Extracted page text data

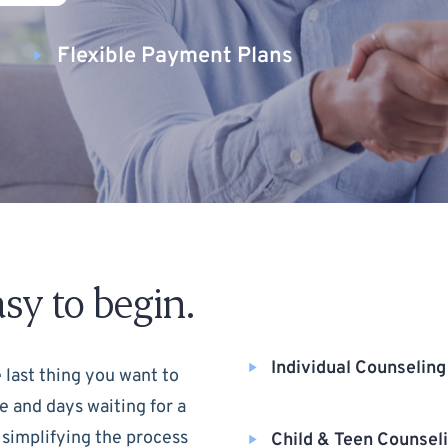
Flexible Payment Plans
sy to begin.
Individual Counseling
 last thing you want to
e and days waiting for a
 simplifying the process
Child & Teen Counsel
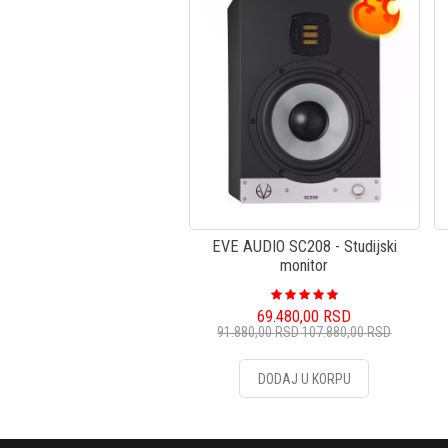
EVE AUDIO SC208 - Studijski
monitor
69.480,00
RSD
91.880,00
RSD
107.880,00
RSD
DODAJ U KORPU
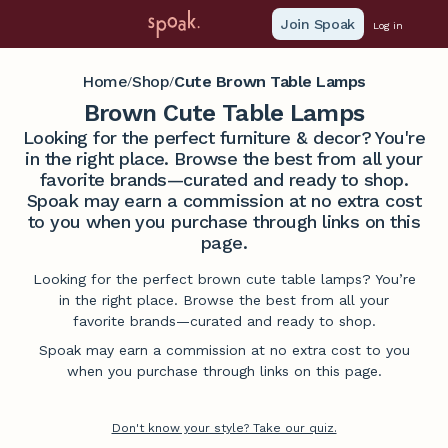
Join Spoak
Log in
Home
Shop
Cute Brown Table Lamps
/
/
Brown Cute Table Lamps
Looking for the perfect furniture & decor? You're
in the right place. Browse the best from all your
favorite brands—curated and ready to shop.
Spoak may earn a commission at no extra cost
to you when you purchase through links on this
page.
Looking for the perfect brown cute table lamps? You’re
in the right place. Browse the best from all your
favorite brands—curated and ready to shop.
Spoak may earn a commission at no extra cost to you
when you purchase through links on this page.
Don't know your style? Take our quiz.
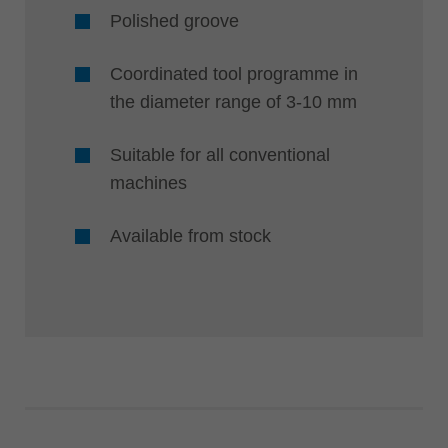
Polished groove
Coordinated tool programme in
the diameter range of 3-10 mm
Suitable for all conventional
machines
Available from stock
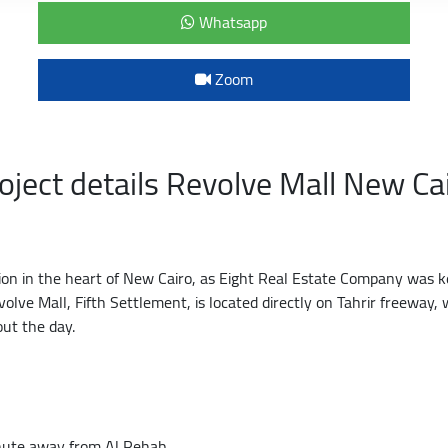
Whatsapp
Zoom
oject details Revolve Mall New Ca
tion in the heart of New Cairo, as Eight Real Estate Company was k
volve Mall, Fifth Settlement, is located directly on Tahrir freeway
out the day.
inute away from Al Rehab.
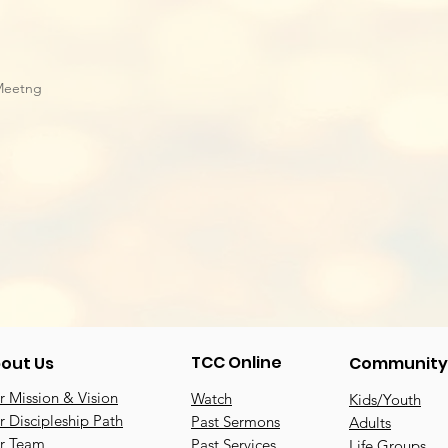
Meetng
TCC Online
out Us
Community
 Mission & Vision
Watch
Kids/Youth
 Discipleship Path
Past Sermons
Adults
r Team
Past Services
Life Groups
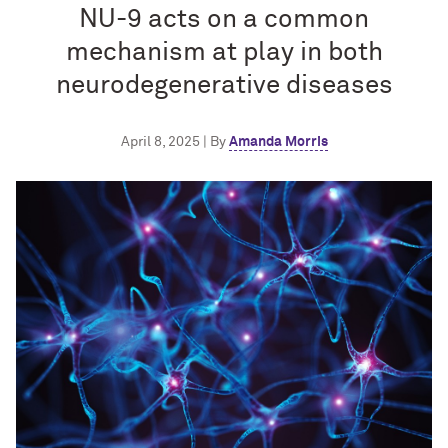
NU-9 acts on a common
mechanism at play in both
neurodegenerative diseases
April 8, 2025 | By
Amanda Morris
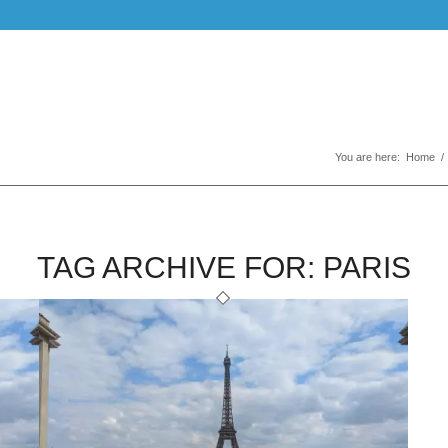
You are here:
Home
/
TAG ARCHIVE FOR:
PARIS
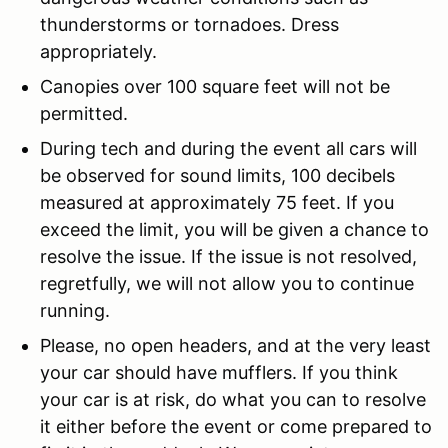
thunderstorms or tornadoes. Dress
appropriately.
Canopies over 100 square feet will not be
permitted.
During tech and during the event all cars will
be observed for sound limits, 100 decibels
measured at approximately 75 feet. If you
exceed the limit, you will be given a chance to
resolve the issue. If the issue is not resolved,
regretfully, we will not allow you to continue
running.
Please, no open headers, and at the very least
your car should have mufflers. If you think
your car is at risk, do what you can to resolve
it either before the event or come prepared to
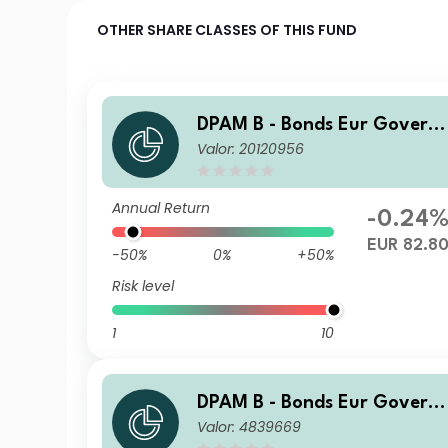
OTHER SHARE CLASSES OF THIS FUND
DPAM B - Bonds Eur Govern
Valor: 20120956
ment W Cap
Annual Return
-0.24
EUR 82.8
-50%
0%
+50%
Risk level
1
10
DPAM B - Bonds Eur Govern
Valor: 4839669
ment E Dis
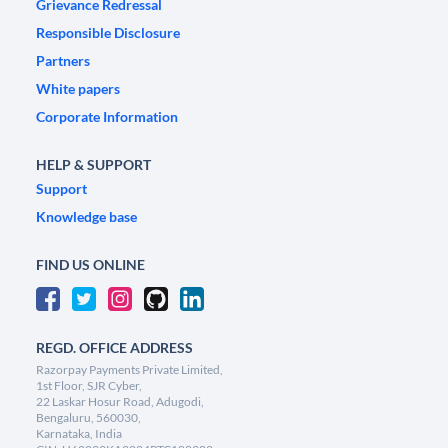
Grievance Redressal
Responsible Disclosure
Partners
White papers
Corporate Information
HELP & SUPPORT
Support
Knowledge base
FIND US ONLINE
REGD. OFFICE ADDRESS
Razorpay Payments Private Limited,
1st Floor, SJR Cyber,
22 Laskar Hosur Road, Adugodi,
Bengaluru, 560030,
Karnataka, India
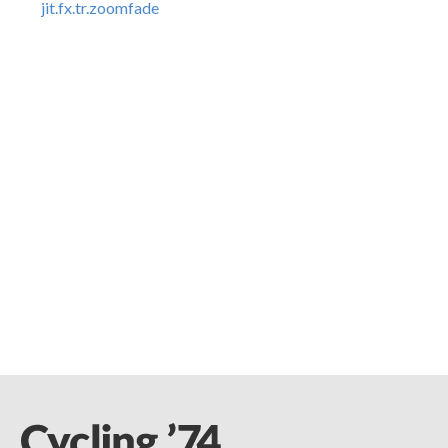
jit.fx.tr.zoomfade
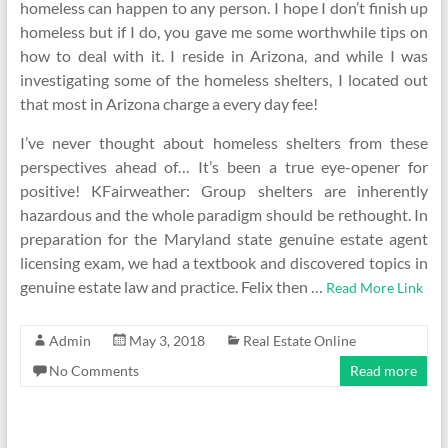
homeless can happen to any person. I hope I don’t finish up
homeless but if I do, you gave me some worthwhile tips on
how to deal with it. I reside in Arizona, and while I was
investigating some of the homeless shelters, I located out
that most in Arizona charge a every day fee!
I’ve never thought about homeless shelters from these
perspectives ahead of… It’s been a true eye-opener for
positive! KFairweather: Group shelters are inherently
hazardous and the whole paradigm should be rethought. In
preparation for the Maryland state genuine estate agent
licensing exam, we had a textbook and discovered topics in
genuine estate law and practice. Felix then …
Read More Link
Admin
May 3, 2018
Real Estate Online
No Comments
Read more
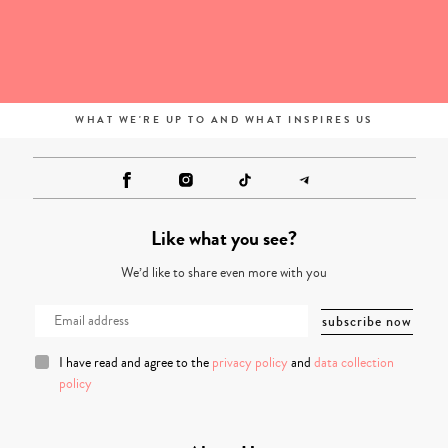
WHAT WE'RE UP TO AND WHAT INSPIRES US
Like what you see?
We’d like to share even more with you
I have read and agree to the
privacy policy
and
data collection
policy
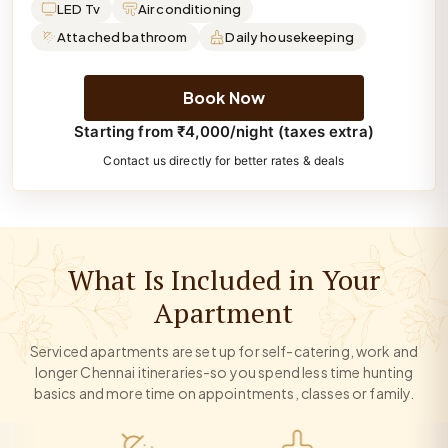
LED Tv
Air conditioning
Attached bathroom
Daily housekeeping
Book Now
Starting from ₹4,000/night (taxes extra)
Contact us directly for better rates & deals
What Is Included in Your
Apartment
Serviced apartments are set up for self-catering, work and
longer Chennai itineraries-so you spend less time hunting
basics and more time on appointments, classes or family.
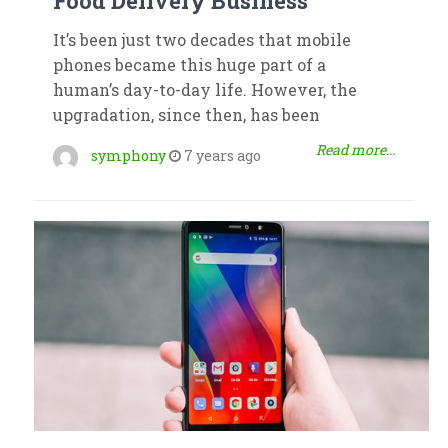
Food Delivery Business
It’s been just two decades that mobile
phones became this huge part of a
human’s day-to-day life. However, the
upgradation, since then, has been
Read more...
symphony
7 years ago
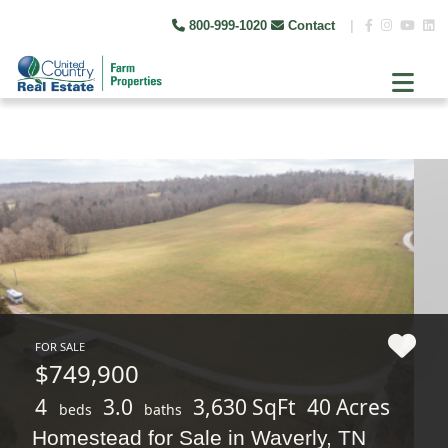
800-999-1020
Contact
|
FOR SALE
$749,900
4
3.0
3,630 SqFt
40 Acres
beds
baths
Homestead for Sale in Waverly, TN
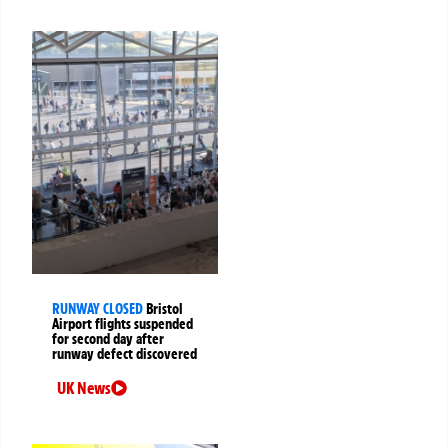
RUNWAY CLOSED
Bristol
Airport flights suspended
for second day after
runway defect discovered
UK News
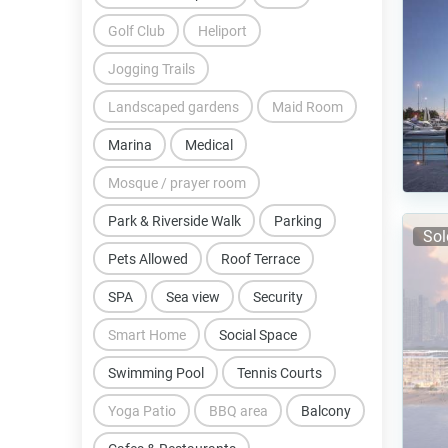
Golf Club
Heliport
Jogging Trails
Landscaped gardens
Maid Room
Marina
Medical
Mosque / prayer room
Park & Riverside Walk
Parking
Sol
Pets Allowed
Roof Terrace
SPA
Sea view
Security
Smart Home
Social Space
Swimming Pool
Tennis Courts
Yoga Patio
BBQ area
Balcony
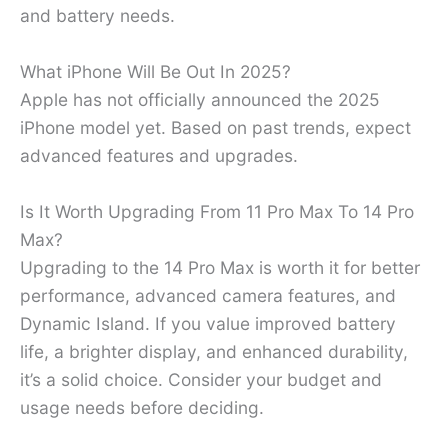
and battery needs.
What iPhone Will Be Out In 2025?
Apple has not officially announced the 2025
iPhone model yet. Based on past trends, expect
advanced features and upgrades.
Is It Worth Upgrading From 11 Pro Max To 14 Pro
Max?
Upgrading to the 14 Pro Max is worth it for better
performance, advanced camera features, and
Dynamic Island. If you value improved battery
life, a brighter display, and enhanced durability,
it’s a solid choice. Consider your budget and
usage needs before deciding.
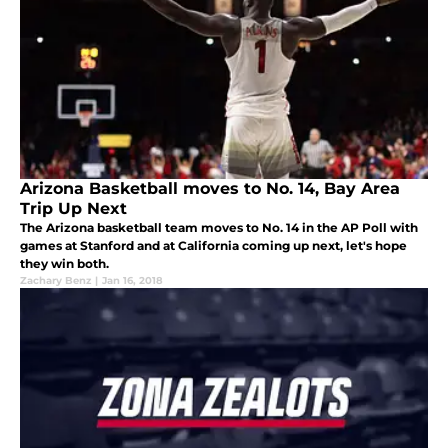
Arizona Basketball moves to No. 14, Bay Area
Trip Up Next
The Arizona basketball team moves to No. 14 in the AP Poll with
games at Stanford and at California coming up next, let's hope
they win both.
Zachary Benz
|
Jan 16, 2018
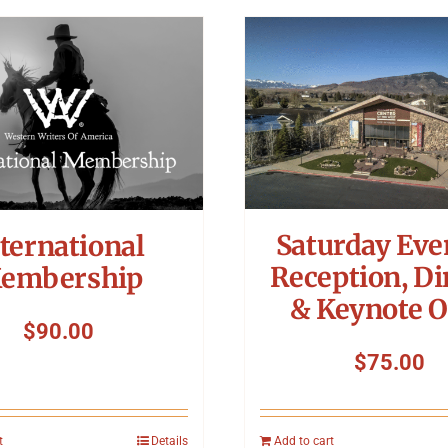
Saturday Eve
ternational
Reception, Di
embership
& Keynote O
$
90.00
$
75.00
t
Details
Add to cart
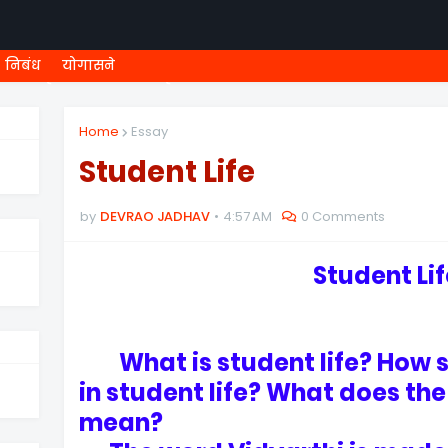
निबंध
योगासने
ी शिष्यवृत्ती
८ वी शिष्यवृत्ती
MEGA MENU
१ ली ONLINE T
Home
Essay
Student Life
by
DEVRAO JADHAV
4:57 AM
0 Comments
Student Li
What is student life? How sh
in student life? What does th
mean?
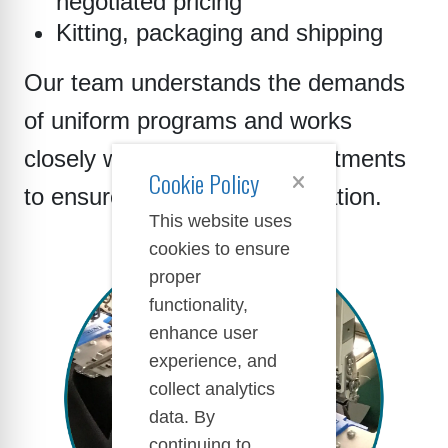
negotiated pricing
Kitting, packaging and shipping
Our team understands the demands
of uniform programs and works
closely with purchasing departments
Cookie Policy
to ensure smooth implementation.
This website uses
cookies to ensure
proper
functionality,
enhance user
experience, and
collect analytics
data. By
continuing to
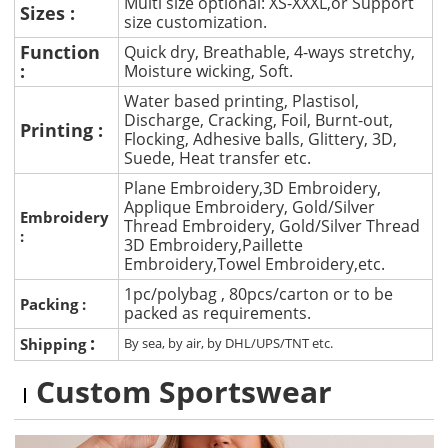
Multi size optional: XS-XXXL,or Support
Sizes :
size customization.
Function
Quick dry, Breathable, 4-ways stretchy,
:
Moisture wicking, Soft.
Water based printing, Plastisol,
Discharge, Cracking, Foil, Burnt-out,
Printing :
Flocking, Adhesive balls, Glittery, 3D,
Suede, Heat transfer etc.
Plane Embroidery,3D Embroidery,
Applique Embroidery, Gold/Silver
Embroidery
Thread Embroidery, Gold/Silver Thread
:
3D Embroidery,Paillette
Embroidery,Towel Embroidery,etc.
1pc/polybag , 80pcs/carton or to be
Packing :
packed as requirements.
:
Shipping
By sea, by air, by DHL/UPS/TNT etc.
Custom Sportswear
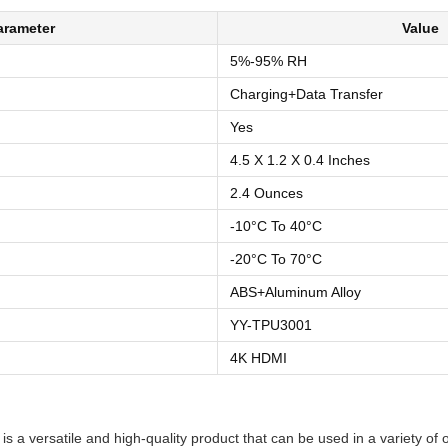
arameter
Value
5%-95% RH
Charging+Data Transfer
Yes
4.5 X 1.2 X 0.4 Inches
2.4 Ounces
-10°C To 40°C
-20°C To 70°C
ABS+Aluminum Alloy
YY-TPU3001
4K HDMI
s a versatile and high-quality product that can be used in a variety of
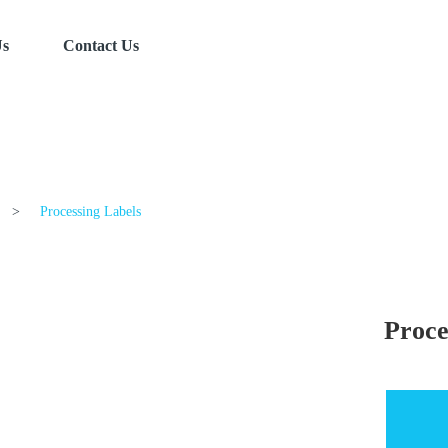
Us
Contact Us
>
Processing Labels
Proce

#### [Activity]
Return every line of the data above that contains the word "Arizona".

#### [Answer area]
how to deal with it. I reside in Arizona, and while I was
that most in Arizona charge a every day fee!
Arizona Basketball moves to No. 14, Bay Area
The Arizona basketball team moves to No. 14 in the AP Poll with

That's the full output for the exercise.